Many of the big Irish institutions are expecting that interest rates will start to weaken as early as January. As a result, the three-month wholesale rate has fallen by almost half a percentage point over the past couple of days.
The key one-month rate has also fallen, but not by as much. Mr Oliver Mangan, chief economist at AIB Capital Markets, said the Central Bank is still controlling the short term rates.
According to Mr Dermot O'Brien, chief economist at NCB Stockbrokers, the Bank is still providing liquidity to the money market.
The rapid decline in longer term wholesale rates was sparked by increased speculation in the market that a revaluation of the pound will be ordered within weeks of the New Year.
This speculation underlined a wave of buying in the bond market, with some of the big institutions said to be picking up whatever is on offer and driving rates down. On the money market the three-month rate has fallen 6.25 per cent to 5.75 per cent over the past few days.
According to Mr Mangan, the Central Bank will start to cut interest rates in January or February, but the first mortgage rate cut may not happen until March.
In recent weeks, the Bank has moved to a continental style "repo" or repurchase type system in the money markets. This will allow it to gradually cut wholesale interest rates by as little as one tenth of a percentage point at a time.
Yesterday, the key one-month was trading at 6.19 per cent and rate cuts are not expected until it trades below 6 per cent for a number of weeks, or the Central Bank gives a clear indication that it wishes to see rates to retail borrowers move lower.
Mr O'Brien insisted that the Central Bank will be very reluctant to move until the currency situation is "sorted out" or revalued.
This will happen, according to Mr O'Brien, by February or March.
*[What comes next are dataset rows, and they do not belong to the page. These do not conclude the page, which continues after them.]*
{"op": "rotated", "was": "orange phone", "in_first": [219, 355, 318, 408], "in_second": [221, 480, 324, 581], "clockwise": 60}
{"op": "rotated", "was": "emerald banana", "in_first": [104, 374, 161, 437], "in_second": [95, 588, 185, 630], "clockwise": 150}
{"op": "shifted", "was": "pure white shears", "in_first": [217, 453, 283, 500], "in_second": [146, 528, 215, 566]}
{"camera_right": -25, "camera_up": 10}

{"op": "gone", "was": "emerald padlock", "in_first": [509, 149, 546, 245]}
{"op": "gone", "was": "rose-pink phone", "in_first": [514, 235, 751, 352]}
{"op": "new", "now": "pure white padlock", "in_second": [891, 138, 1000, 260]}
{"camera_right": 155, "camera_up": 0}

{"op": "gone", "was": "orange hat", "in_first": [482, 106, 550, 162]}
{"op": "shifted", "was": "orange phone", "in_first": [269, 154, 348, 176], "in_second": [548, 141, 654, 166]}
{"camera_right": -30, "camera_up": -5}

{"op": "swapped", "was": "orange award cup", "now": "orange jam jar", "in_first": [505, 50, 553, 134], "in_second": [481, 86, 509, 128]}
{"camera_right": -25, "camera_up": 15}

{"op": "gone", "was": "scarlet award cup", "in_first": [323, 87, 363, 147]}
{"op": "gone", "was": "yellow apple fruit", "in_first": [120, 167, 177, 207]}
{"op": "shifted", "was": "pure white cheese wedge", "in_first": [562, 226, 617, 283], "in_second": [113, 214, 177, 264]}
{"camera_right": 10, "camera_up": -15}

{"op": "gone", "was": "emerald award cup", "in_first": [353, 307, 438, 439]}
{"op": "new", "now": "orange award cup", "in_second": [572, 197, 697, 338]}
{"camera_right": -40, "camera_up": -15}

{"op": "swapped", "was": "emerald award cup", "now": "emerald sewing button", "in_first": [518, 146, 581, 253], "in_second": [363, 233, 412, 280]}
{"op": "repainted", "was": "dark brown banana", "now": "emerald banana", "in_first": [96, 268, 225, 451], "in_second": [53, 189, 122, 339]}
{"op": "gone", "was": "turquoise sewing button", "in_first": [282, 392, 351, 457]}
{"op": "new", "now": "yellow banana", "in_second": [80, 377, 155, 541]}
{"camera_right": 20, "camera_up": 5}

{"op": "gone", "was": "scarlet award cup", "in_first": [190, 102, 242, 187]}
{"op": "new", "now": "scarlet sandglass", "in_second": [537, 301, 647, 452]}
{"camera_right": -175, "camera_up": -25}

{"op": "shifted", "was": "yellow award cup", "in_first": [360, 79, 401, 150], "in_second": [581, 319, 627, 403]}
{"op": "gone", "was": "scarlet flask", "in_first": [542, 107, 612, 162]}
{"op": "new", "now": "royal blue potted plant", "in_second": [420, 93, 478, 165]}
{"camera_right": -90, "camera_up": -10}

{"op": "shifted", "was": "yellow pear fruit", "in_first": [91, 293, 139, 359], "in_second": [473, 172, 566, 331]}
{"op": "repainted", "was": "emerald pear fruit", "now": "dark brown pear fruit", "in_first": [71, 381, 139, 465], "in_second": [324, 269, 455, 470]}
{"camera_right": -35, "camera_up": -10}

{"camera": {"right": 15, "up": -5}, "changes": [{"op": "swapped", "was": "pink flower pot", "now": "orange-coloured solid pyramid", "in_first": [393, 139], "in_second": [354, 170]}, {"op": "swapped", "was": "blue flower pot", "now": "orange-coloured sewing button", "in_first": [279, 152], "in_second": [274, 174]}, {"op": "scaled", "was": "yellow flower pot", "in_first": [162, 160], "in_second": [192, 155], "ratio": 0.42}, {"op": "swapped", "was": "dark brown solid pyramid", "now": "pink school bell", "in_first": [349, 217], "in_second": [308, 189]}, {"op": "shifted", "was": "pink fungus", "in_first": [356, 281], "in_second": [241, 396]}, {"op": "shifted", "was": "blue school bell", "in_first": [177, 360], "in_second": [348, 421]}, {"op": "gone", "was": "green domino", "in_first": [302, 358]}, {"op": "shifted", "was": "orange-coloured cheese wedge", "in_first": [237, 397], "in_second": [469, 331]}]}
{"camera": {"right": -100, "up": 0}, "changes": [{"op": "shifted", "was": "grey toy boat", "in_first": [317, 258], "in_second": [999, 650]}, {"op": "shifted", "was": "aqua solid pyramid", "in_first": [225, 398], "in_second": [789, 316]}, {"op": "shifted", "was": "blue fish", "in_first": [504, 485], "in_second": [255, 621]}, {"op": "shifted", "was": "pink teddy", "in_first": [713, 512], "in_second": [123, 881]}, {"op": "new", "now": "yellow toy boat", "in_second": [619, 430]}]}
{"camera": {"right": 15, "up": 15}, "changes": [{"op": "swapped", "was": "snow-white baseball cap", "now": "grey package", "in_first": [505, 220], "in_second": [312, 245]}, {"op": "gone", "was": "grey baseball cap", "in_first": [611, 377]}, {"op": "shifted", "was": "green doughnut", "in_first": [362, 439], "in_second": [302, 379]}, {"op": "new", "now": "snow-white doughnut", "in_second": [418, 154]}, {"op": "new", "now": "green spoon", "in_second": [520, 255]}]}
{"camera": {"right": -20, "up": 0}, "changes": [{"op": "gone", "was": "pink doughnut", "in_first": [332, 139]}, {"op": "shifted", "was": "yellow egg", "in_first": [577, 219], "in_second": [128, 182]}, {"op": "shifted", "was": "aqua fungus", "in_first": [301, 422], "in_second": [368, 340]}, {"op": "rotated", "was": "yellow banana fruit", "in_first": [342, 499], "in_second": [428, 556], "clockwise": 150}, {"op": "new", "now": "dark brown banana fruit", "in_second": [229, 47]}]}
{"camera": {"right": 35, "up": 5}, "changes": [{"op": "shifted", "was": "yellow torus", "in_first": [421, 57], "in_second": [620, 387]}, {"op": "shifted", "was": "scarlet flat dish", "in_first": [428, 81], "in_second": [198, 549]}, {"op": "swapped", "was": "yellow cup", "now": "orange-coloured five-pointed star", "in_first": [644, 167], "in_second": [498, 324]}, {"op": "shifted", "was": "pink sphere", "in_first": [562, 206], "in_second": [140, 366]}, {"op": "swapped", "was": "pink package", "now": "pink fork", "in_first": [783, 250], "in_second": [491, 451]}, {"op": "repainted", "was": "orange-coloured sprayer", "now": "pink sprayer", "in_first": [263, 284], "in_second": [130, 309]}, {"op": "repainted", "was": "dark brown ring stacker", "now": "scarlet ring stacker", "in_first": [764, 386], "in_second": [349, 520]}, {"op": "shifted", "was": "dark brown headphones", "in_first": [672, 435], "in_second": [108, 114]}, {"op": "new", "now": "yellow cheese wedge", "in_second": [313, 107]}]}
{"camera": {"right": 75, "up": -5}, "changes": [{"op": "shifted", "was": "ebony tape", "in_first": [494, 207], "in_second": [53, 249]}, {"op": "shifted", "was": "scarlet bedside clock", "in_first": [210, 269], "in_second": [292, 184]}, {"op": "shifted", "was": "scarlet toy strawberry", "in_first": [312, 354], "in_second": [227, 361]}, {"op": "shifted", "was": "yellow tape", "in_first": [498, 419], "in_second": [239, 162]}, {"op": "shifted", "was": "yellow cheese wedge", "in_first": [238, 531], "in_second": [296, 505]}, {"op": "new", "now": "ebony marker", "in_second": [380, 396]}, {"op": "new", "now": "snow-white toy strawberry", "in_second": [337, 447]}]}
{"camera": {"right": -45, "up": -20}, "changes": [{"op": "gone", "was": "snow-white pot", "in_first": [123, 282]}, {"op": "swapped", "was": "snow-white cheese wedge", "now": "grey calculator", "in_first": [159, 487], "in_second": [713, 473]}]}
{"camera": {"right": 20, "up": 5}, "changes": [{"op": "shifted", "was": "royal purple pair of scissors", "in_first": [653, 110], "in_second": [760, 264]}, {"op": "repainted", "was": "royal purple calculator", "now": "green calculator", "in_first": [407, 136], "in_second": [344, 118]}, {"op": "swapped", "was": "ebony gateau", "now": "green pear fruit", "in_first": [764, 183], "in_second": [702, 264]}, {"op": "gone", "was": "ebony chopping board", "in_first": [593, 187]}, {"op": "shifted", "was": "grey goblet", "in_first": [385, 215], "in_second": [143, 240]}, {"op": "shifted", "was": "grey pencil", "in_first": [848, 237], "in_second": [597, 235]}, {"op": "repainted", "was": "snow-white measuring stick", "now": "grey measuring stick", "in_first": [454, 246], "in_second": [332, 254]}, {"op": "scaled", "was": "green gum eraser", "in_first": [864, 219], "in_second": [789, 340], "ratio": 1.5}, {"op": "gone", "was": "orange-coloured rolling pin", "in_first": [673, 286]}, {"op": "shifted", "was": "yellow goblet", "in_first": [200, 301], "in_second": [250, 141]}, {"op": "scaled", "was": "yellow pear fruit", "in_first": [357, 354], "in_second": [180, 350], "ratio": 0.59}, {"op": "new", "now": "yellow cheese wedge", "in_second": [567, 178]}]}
Although, he admits it could easily happen earlier.
There is speculation that revaluation of the pound's central rate in the ERM currency may be signalled along with the first rate cut, partially to ease the criticism which the Government could face from the farmers' and exporters' lobby groups for such a currency move.
Mr O`Brien added that the Bank will be extremely reluctant to cut rates before a decision is made on the currency, for fear of sending a mixed signal to the market.